- **PASSAGE SHOWN**:

[Start of Attachment]

Ambush deep in the valley of death
By Philip Smucker
KALAGUSH, Nuristan province - Sergeant Mike Mathews packed his mortar system
into the back of his jeep and bent over to pick up a leftover plastic wrapper
as he prepared to saddle up for the three-hour ride back to base. Up the road,
amid cackling chickens and amused children, naval commander Caleb Kerr and his
lieutenant chuckled and bid farewell to a cheery Afghan police commander.
Aircraft surveying the rocks detected nothing unusual.
In an instant, however, the mountainside above the rocky town of Doab erupted
in muzzle flashes. For the next several hours, American soldiers in a convoy of
18 vehicles scrambled for cover as rockets and mortars rained down from the
mountainsides and
US helicopters swept in to evacuate the injured. Along with several of his best
soldiers out of Fort Hood, Texas, Lieutenant Dashielle Ballarta, 24, displayed
composure in the face of fire as his mortar team fell to Taliban bullets.
Indeed, over the next five hours, three insurgent commanders with an estimated
four dozen fighters would ambush the American soldiers at three different
locations along a road with sheer drop-offs of 300 meters.
Only the fast reactions of US soldiers and medics would avert what commanders
said could well have been a "slaughter" of American and Afghan forces. In the
end, the Americans would boast that "we kicked some ass up there", but the
insurgents would also claim victory; dancing on the splintered remains of an
abandoned US Humvee and vowing to keep the Americans from establishing a
foothold north of their base in Kalagush, Nuristan.
This province, with its jagged peaks that rise two kilometers high into the
blue skies above Pakistan, is known as Afghanistan's "forgotten province". But
the intensity of the March 30 attack on a US military humanitarian aid convoy
suggests that al-Qaeda and the Taliban have designated northern Nuristan as a
key infiltration route and supply line for a growing insurgency.
Though Washington officials have castigated Pakistan for allowing al-Qaeda and
Taliban "safe havens" to thrive along its own western borders, which abut
Nuristan, this province's vast terrain provides a similarly strong enemy
sanctuary.

[End of Attachment]

- **RECORDED DATA**:
[Start of Attachment]

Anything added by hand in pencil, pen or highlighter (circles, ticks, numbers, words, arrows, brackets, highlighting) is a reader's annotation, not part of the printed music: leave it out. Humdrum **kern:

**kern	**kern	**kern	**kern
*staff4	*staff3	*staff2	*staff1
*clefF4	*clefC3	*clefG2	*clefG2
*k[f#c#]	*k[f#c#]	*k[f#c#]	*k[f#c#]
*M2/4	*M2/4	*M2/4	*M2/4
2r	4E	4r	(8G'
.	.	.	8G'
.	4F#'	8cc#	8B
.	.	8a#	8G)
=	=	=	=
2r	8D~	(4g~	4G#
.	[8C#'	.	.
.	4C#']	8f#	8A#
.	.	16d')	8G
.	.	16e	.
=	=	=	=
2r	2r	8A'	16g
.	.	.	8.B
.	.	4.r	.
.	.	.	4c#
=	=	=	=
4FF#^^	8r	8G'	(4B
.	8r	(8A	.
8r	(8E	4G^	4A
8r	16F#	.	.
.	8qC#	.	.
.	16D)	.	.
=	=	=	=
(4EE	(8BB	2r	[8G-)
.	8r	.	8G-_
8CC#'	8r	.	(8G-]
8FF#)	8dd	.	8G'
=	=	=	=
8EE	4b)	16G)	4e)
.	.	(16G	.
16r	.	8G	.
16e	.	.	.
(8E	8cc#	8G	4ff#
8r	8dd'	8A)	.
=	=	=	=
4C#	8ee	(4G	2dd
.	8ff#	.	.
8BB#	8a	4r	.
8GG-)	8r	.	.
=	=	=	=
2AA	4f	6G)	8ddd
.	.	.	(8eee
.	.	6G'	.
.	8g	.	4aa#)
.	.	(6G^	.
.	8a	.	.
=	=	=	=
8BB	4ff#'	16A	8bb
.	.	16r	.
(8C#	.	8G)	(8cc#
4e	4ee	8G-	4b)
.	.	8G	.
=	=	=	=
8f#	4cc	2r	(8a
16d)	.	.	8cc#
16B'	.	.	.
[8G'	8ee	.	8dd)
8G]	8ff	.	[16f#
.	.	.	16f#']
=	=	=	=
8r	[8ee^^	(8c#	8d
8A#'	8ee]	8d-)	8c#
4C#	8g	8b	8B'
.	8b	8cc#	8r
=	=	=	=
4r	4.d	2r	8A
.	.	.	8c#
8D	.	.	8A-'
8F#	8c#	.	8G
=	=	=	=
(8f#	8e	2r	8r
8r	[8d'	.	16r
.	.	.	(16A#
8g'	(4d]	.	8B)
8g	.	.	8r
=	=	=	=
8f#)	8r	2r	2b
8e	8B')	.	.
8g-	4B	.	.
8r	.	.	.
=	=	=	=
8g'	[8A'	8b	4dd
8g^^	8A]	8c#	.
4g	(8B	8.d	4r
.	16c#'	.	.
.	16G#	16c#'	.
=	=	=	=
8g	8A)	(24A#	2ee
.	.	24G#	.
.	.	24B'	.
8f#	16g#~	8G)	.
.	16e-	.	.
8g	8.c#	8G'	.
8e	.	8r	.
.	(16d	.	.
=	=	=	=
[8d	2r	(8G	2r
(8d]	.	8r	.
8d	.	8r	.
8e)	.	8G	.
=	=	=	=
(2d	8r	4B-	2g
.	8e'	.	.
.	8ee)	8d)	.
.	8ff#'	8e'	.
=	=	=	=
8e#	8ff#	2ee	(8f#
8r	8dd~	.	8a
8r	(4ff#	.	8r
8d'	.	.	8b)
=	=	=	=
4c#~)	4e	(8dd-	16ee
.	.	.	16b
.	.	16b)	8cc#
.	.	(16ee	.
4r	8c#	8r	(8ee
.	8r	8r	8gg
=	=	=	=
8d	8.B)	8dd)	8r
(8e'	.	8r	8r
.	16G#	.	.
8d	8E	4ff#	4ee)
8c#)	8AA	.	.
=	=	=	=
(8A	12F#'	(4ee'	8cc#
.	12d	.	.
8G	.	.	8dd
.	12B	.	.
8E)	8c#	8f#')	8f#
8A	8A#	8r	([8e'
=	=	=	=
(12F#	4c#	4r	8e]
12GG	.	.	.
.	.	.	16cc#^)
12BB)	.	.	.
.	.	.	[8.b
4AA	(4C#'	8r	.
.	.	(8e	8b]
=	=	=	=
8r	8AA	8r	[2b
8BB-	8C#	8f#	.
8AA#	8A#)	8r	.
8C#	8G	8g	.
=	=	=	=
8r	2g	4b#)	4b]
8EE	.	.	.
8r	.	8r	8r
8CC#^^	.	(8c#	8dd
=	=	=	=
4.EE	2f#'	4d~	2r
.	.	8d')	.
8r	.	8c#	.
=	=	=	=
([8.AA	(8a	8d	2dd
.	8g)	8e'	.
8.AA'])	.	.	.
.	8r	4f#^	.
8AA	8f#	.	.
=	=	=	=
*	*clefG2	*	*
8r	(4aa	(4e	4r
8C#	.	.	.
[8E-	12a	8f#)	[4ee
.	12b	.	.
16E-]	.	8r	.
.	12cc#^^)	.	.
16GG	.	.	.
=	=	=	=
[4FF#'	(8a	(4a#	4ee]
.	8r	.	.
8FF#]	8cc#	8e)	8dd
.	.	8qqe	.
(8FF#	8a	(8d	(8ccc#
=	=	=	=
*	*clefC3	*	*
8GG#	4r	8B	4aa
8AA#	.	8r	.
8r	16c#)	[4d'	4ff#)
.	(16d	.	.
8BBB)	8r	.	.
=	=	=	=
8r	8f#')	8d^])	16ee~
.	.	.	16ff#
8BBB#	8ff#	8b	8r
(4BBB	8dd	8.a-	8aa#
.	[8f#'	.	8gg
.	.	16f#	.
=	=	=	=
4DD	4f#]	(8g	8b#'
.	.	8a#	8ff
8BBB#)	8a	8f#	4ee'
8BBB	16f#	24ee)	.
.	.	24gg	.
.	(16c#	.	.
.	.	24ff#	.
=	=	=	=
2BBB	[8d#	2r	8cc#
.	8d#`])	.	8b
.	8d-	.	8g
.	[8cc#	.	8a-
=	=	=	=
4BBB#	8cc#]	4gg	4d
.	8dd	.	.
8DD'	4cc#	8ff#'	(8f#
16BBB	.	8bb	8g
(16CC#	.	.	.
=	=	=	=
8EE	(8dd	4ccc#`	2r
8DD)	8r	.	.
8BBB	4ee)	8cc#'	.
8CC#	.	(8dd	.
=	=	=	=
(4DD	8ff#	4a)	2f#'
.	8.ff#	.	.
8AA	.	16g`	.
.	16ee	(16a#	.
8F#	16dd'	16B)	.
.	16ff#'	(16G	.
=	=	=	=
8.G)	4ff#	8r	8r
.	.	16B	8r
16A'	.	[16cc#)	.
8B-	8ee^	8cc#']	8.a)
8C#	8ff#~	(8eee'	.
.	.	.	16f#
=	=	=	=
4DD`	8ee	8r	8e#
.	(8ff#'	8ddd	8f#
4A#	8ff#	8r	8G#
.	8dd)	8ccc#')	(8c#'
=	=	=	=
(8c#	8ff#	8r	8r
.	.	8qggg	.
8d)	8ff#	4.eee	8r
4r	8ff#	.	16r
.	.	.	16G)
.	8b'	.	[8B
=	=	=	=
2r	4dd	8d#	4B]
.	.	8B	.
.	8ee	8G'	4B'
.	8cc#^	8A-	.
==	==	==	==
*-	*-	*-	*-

[End of Attachment]

- **DESCRIPTION OF THE TASK**: Continue the article on the ambush in Nuristan from its final sentence.

- **EXPECTED OUTPUT**:
"The Taliban and al-Qaeda are moving through Nuristan at will," said Lieutenant
Colonel Larry Pickett, 46, a resident of McComb, Illinois, who dove for cover
and took aim at the Taliban attackers in Doab, who had signaled their
intentions a night earlier. "The north of the province is wide open and there
is nothing to stop them."
Some Western intelligence officers and Pakistani officials believe that the
insurgents in Nuristan are part and parcel of a global guerrilla movement and
may be protecting important al-Qaeda figures, possibly Osama bin Laden himself.
"We can't prove that Osama bin Laden is not there," said Robin Whitley, 33, a
US military intelligence officer in Kalagush. "A lot of people are on the
lookout for a six-foot-four Arab, but when you don't have anybody up there, you
just don't know."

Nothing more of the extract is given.